Jason McClary made a post noting that Chrysler was an assembler and there was not a Chrysler product left worth buying, my comments below.
Actually it was American Motors that mixed the parts. Dad bought my sister a pretty nice AMC Concord. Nice car with a 4.2 L straight six, a Ford carburetor and ignition sytem and interestingly the best auto tranny ever built, the Chrysler Torqueflight. (Ok so I aged myself with that one). Chrysler was somehow capable of some great engineering in engines, (the Beach Boys song shut down mentions the wedge combustion chambered 413) the hemi dates to the 1950s and the original Chrysler 300 and the Torqueflight was the best auto transmission easily capable of handling the 425 bhp hemi engine. Viper is made in very small numbers and has that expensive Lambo 10 cyl engine so the price i s high. Chrysler never got the bodies on the older cars right, lots of rattles and squeaks and the other stuff like power windows were somewhat problematic. American Motors never had the money to make the switch to front wheel drive as the Americans did in the 80s and so Chrysler bought it to get Jeep and junked the rest.
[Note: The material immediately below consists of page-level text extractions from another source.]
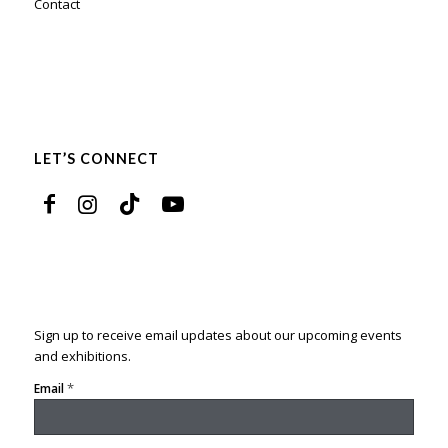
Contact
LET’S CONNECT
Sign up to receive email updates about our upcoming events
and exhibitions.
*
Email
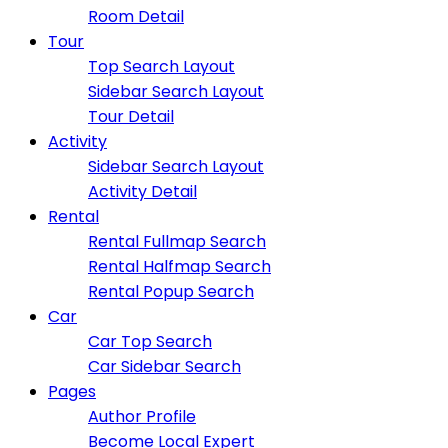
Room Detail
Tour
Top Search Layout
Sidebar Search Layout
Tour Detail
Activity
Sidebar Search Layout
Activity Detail
Rental
Rental Fullmap Search
Rental Halfmap Search
Rental Popup Search
Car
Car Top Search
Car Sidebar Search
Pages
Author Profile
Become Local Expert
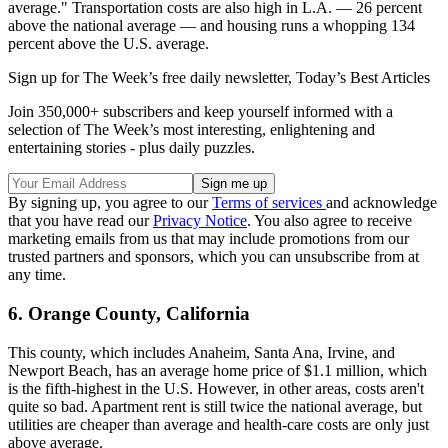
average." Transportation costs are also high in L.A. — 26 percent
above the national average — and housing runs a whopping 134
percent above the U.S. average.
Sign up for The Week’s free daily newsletter,
Today’s Best Articles
Join 350,000+ subscribers and keep yourself informed with a
selection of The Week’s most interesting, enlightening and
entertaining stories - plus daily puzzles.
By signing up, you agree to our
Terms of services
and acknowledge
that you have read our
Privacy Notice
. You also agree to receive
marketing emails from us that may include promotions from our
trusted partners and sponsors, which you can unsubscribe from at
any time.
6. Orange County, California
This county, which includes Anaheim, Santa Ana, Irvine, and
Newport Beach, has an average home price of $1.1 million, which
is the fifth-highest in the U.S. However, in other areas, costs aren't
quite so bad. Apartment rent is still twice the national average, but
utilities are cheaper than average and health-care costs are only just
above average.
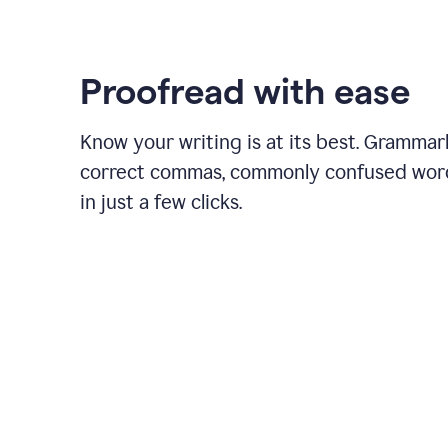
Proofread with ease
Know your writing is at its best. Grammar
correct commas, commonly confused wor
in just a few clicks.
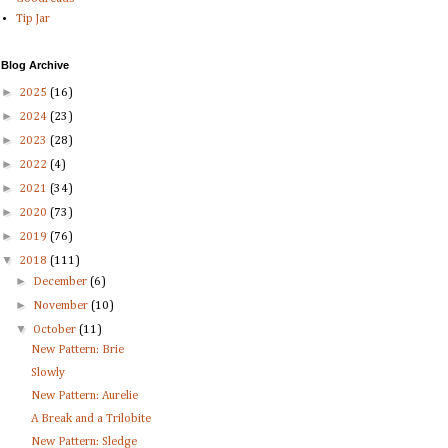
Tip Jar
Blog Archive
►
2025
(16)
►
2024
(23)
►
2023
(28)
►
2022
(4)
►
2021
(34)
►
2020
(73)
►
2019
(76)
▼
2018
(111)
►
December
(6)
►
November
(10)
▼
October
(11)
New Pattern: Brie
Slowly
New Pattern: Aurelie
A Break and a Trilobite
New Pattern: Sledge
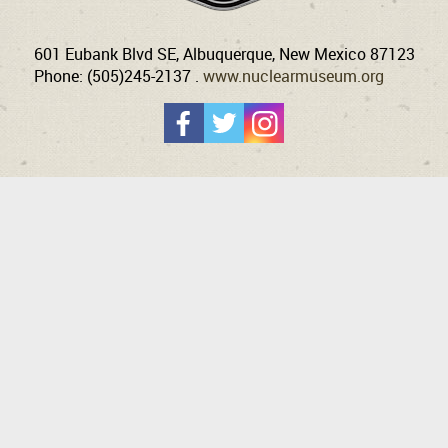
601 Eubank Blvd SE, Albuquerque, New Mexico 87123
Phone: (505)245-2137 .
www.nuclearmuseum.org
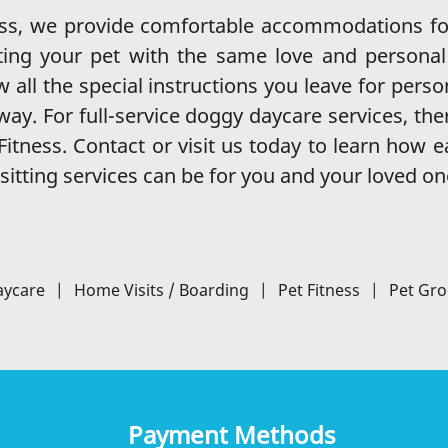
ess, we provide comfortable accommodations fo
ing your pet with the same love and personal 
w all the special instructions you leave for perso
ay. For full-service doggy daycare services, the
itness. Contact or visit us today to learn how 
sitting services can be for you and your loved on
aycare
|
Home Visits / Boarding
|
Pet Fitness
|
Pet Gr
Payment Methods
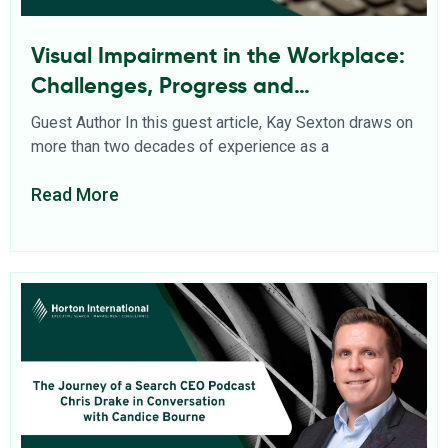
Visual Impairment in the Workplace:
Challenges, Progress and
Opportunities
Guest Author In this guest article, Kay Sexton draws on
more than two decades of experience as a
Read More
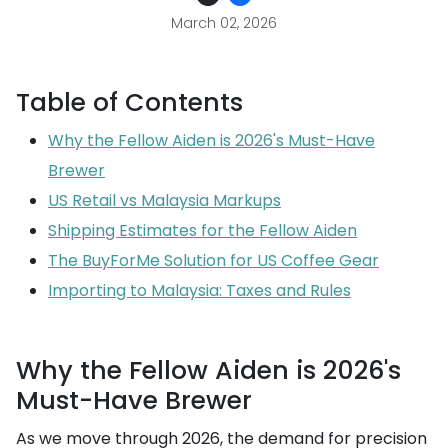
March 02, 2026
Table of Contents
Why the Fellow Aiden is 2026's Must-Have
Brewer
US Retail vs Malaysia Markups
Shipping Estimates for the Fellow Aiden
The BuyForMe Solution for US Coffee Gear
Importing to Malaysia: Taxes and Rules
Why the Fellow Aiden is 2026's
Must-Have Brewer
As we move through 2026, the demand for precision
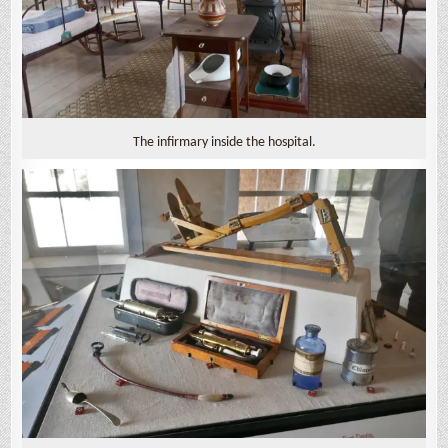
The infirmary inside the hospital.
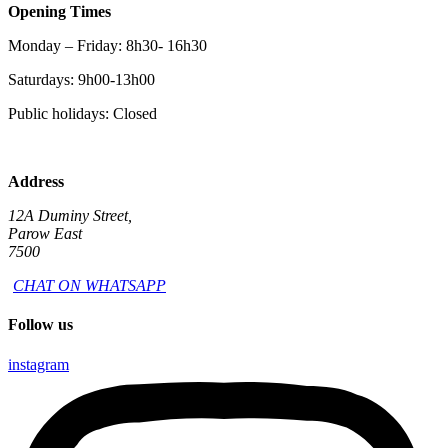
Opening Times
Monday – Friday: 8h30- 16h30
Saturdays: 9h00-13h00
Public holidays: Closed
Address
12A Duminy Street,
Parow East
7500
CHAT ON WHATSAPP
Follow us
instagram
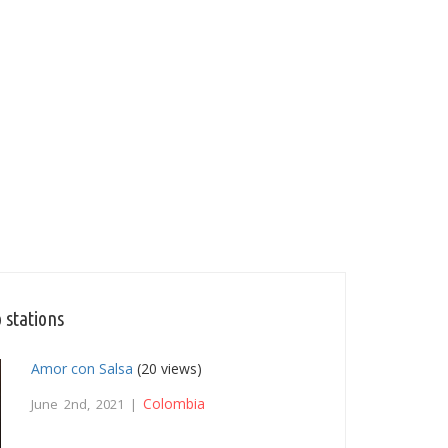
 stations
Amor con Salsa
(20 views)
Colombia
June 2nd, 2021 |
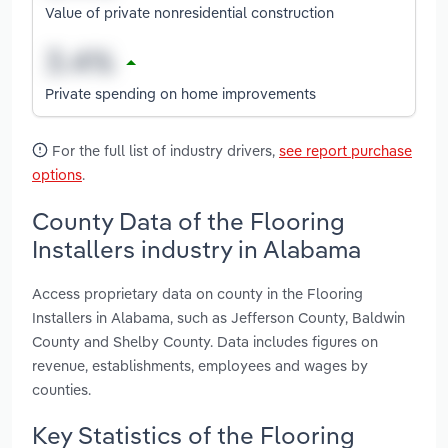
Value of private nonresidential construction
Private spending on home improvements
For the full list of industry drivers,
see report purchase
options
.
County Data of the Flooring
Installers industry in Alabama
Access proprietary data on county in the Flooring
Installers in Alabama, such as Jefferson County, Baldwin
County and Shelby County. Data includes figures on
revenue, establishments, employees and wages by
counties.
Key Statistics of the Flooring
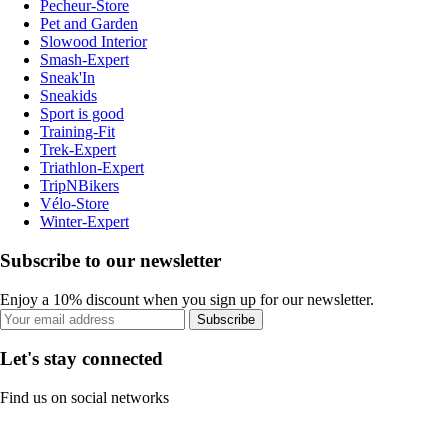
Pecheur-Store
Pet and Garden
Slowood Interior
Smash-Expert
Sneak'In
Sneakids
Sport is good
Training-Fit
Trek-Expert
Triathlon-Expert
TripNBikers
Vélo-Store
Winter-Expert
Subscribe to our newsletter
Enjoy a 10% discount when you sign up for our newsletter.
Subscribe
Let's stay connected
Find us on social networks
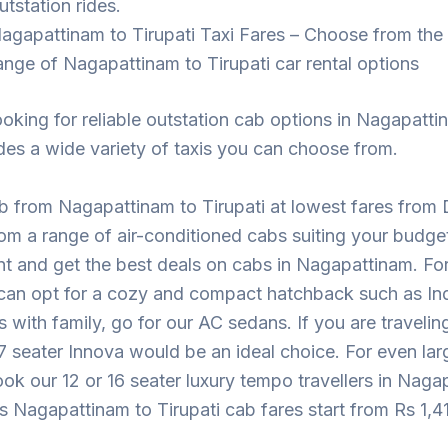
utstation rides.
agapattinam to Tirupati Taxi Fares – Choose from the
ange of Nagapattinam to Tirupati car rental options
looking for reliable outstation cab options in Nagapatt
des a wide variety of taxis you can choose from.
 from Nagapattinam to Tirupati at lowest fares from 
m a range of air-conditioned cabs suiting your budge
t and get the best deals on cabs in Nagapattinam. For
 can opt for a cozy and compact hatchback such as Ind
ps with family, go for our AC sedans. If you are traveling
7 seater Innova would be an ideal choice. For even lar
ok our 12 or 16 seater luxury tempo travellers in Naga
s Nagapattinam to Tirupati cab fares start from Rs 1,4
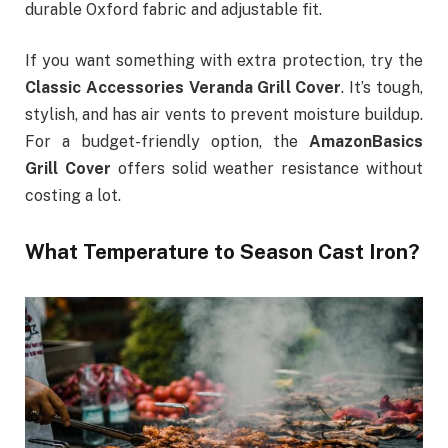
durable Oxford fabric and adjustable fit.
If you want something with extra protection, try the
Classic Accessories Veranda Grill Cover
. It’s tough,
stylish, and has air vents to prevent moisture buildup.
For a budget-friendly option, the
AmazonBasics
Grill Cover
offers solid weather resistance without
costing a lot.
What Temperature to Season Cast Iron?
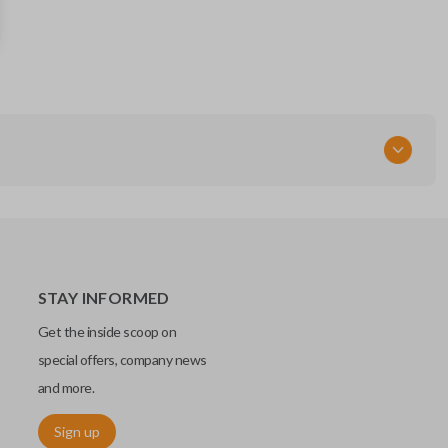
KR5TXN7
STAY INFORMED
Get the inside scoop on
special offers, company news
and more.
Sign up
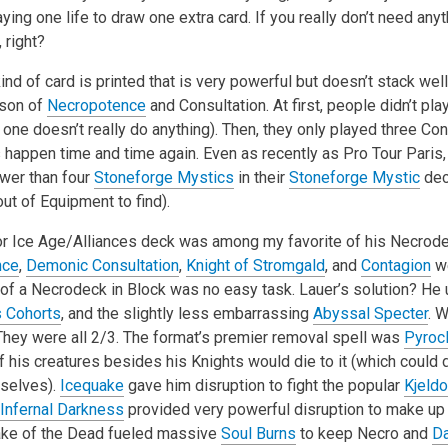
ying one life to draw one extra card. If you really don’t need anyt
 right?
d of card is printed that is very powerful but doesn’t stack wel
son of
Necropotence
and Consultation. At first, people didn’t pl
one doesn’t really do anything). Then, they only played three Con
 happen time and time again. Even as recently as Pro Tour Paris,
ewer than four
Stoneforge Mystics
in their
Stoneforge Mystic
dec
out of Equipment to find).
tor Ice Age/Alliances deck was among my favorite of his Necrod
nce
,
Demonic Consultation
,
Knight of Stromgald
, and
Contagion
we
st of a Necrodeck in Block was no easy task. Lauer’s solution? H
s Cohorts
, and the slightly less embarrassing
Abyssal Specter
. 
ey were all 2/3. The format’s premier removal spell was
Pyroc
 his creatures besides his Knights would die to it (which coul
selves).
Icequake
gave him disruption to fight the popular
Kjeld
Infernal Darkness
provided very powerful disruption to make up f
 Lake of the Dead fueled massive
Soul Burns
to keep Necro and
D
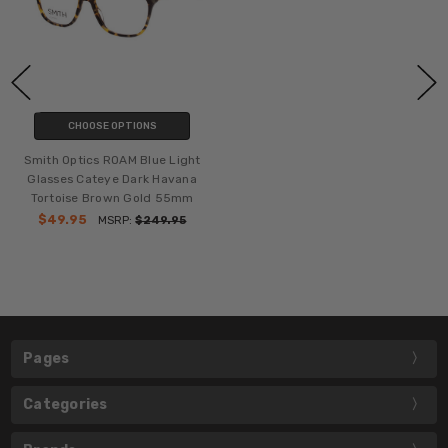
CHOOSE OPTIONS
Smith Optics ROAM Blue Light
Glasses Cateye Dark Havana
Tortoise Brown Gold 55mm
$49.95
MSRP:
$249.95
Pages
Categories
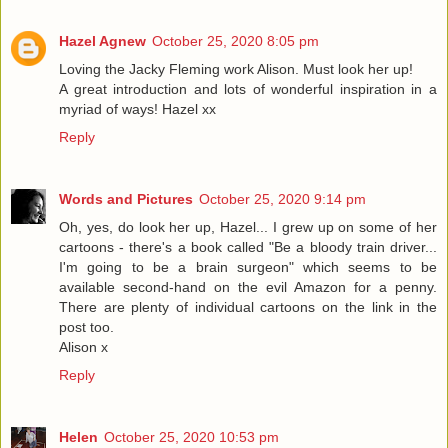
Hazel Agnew
October 25, 2020 8:05 pm
Loving the Jacky Fleming work Alison. Must look her up!
A great introduction and lots of wonderful inspiration in a
myriad of ways! Hazel xx
Reply
Words and Pictures
October 25, 2020 9:14 pm
Oh, yes, do look her up, Hazel... I grew up on some of her
cartoons - there's a book called "Be a bloody train driver...
I'm going to be a brain surgeon" which seems to be
available second-hand on the evil Amazon for a penny.
There are plenty of individual cartoons on the link in the
post too.
Alison x
Reply
Helen
October 25, 2020 10:53 pm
Fail to innovate and you die. My personal favorite all time American Motors was the 1968 AMX two seater that never sold in any volume, what a shame.
It would have been interesting if a real company like BMW had bought Chrysler, straightened out the electric and body problems and then really given chevy and ford a run for it in the truck business.
How is it that Mercedes paid $36 B and now it is worth $0-14 B, I would say the lack of a devil’s advocate during the bargaining process, everyone in the room was just there to validate the forgone conclusion. Think how often that is true of meetings you have been in, no one to object, everyone there becomes a bobble head doll for the foregone conclusion.